И все равно де Бовуар находилась в привилегированном положении. Немалому числу представительниц ее пола отказ соответствовать идеалу вечной женственности – мужским стандартам, определяющим, какой должна быть женщина, – может стоить жизни. –[6]. Темнокожие американки всегда страдали больше, чем белые, – еще со времен рабства, когда им не принадлежало даже собственное тело. Если с белыми женщинами могли обращаться как с объектами иногда, то темнокожие были вещью в самом буквальном смысле, и наследие этого «белого взгляда» не изжито по сей день.
На пути прогресса часто встают и мифы, связанные с биологией. Обычно биологию привлекают для объяснения различий между полами. У животных самца и самку, как правило, определяет их роль в размножении, хотя исключения есть и здесь. Сравнивая себя с животными, мы можем что-то узнать о биологических процессах у живых существ. Но о смысле человеческого бытия биология ничего нам не скажет.
Экзистенциализм предлагает собственный ответ на вопрос, чем отличается человек от всех прочих животных: они действуют инстинктивно, а человек трансцендирует.
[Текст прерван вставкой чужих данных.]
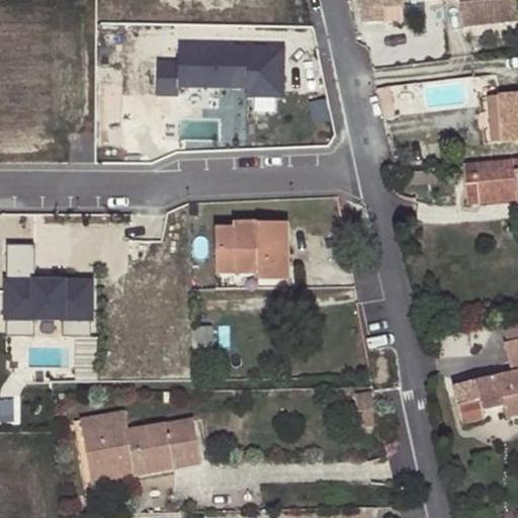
[(356,0),(357,11),(360,11),(361,24),(402,21),(400,0),(356,0)]
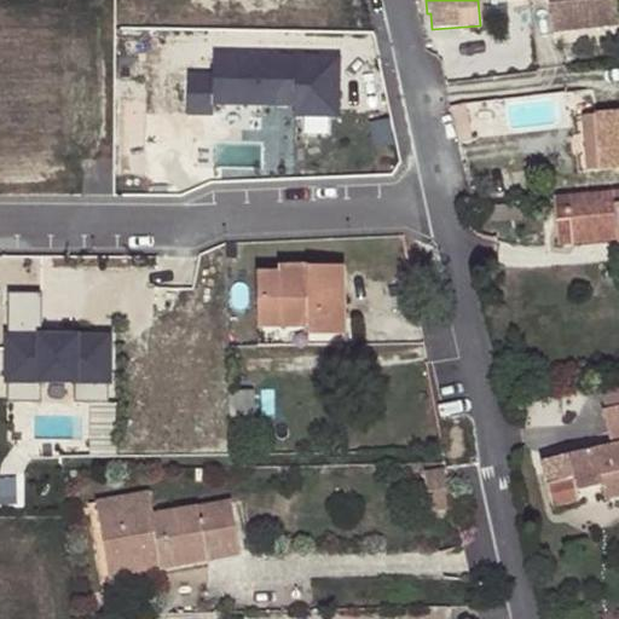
[(549,0),(554,32),(618,23),(618,15),(617,0),(549,0)]
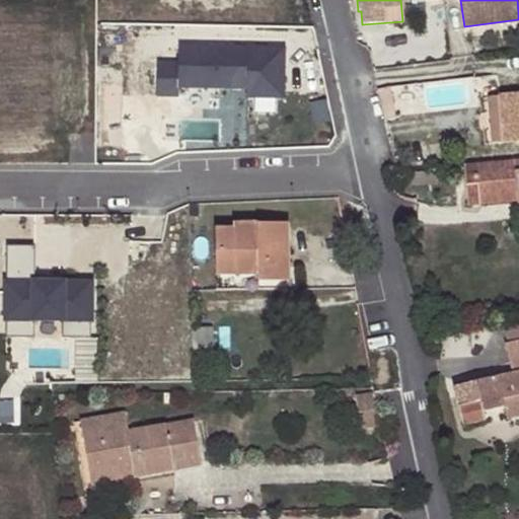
[(242,97),(283,97),(283,44),(175,44),(175,62),(154,62),(154,97),(176,97),(176,87),(242,87),(242,97)]
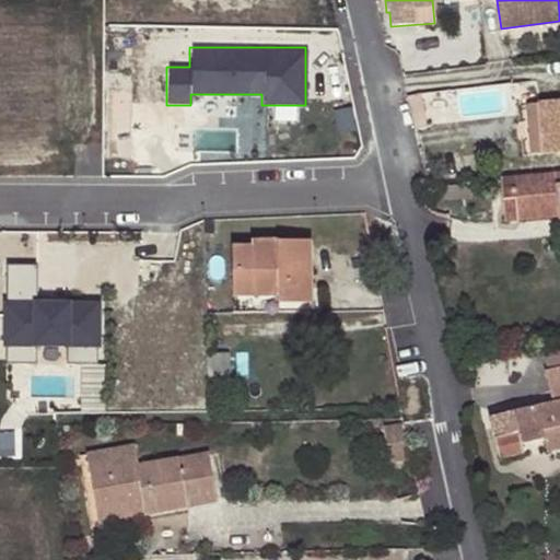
[(559,103),(537,104),(541,154),(559,152),(559,103)]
Де Бовуар во «Втором поле» доказывала, что человек идет на риск, чтобы преодолеть свое естественное состояние, выходит за пределы данных ему обстоятельств и ищет в жизни смысл{46}. (Животные тоже думают, чувствуют, образуют социальные связи, но, насколько нам известно, не умеют философствовать.) Быть человеком – значит деятельно преодолевать факты своего существования так, чтобы создавать смысл.
«Как только мы соглашаемся рассматривать личностную перспективу, в которой тело определяется исходя из понятия существования, биология становится абстрактной наукой»{47}, – писала де Бовуар. Биология задает факты нашей жизни, но не смысл. Смысл рождается из того, как мы живем, что делаем и как поступаем. Мы создаем этот смысл, совершая выбор, будучи обладателями доставшихся нам от рождения половых органов в обществе, где этим органам приписываются определенные ценности.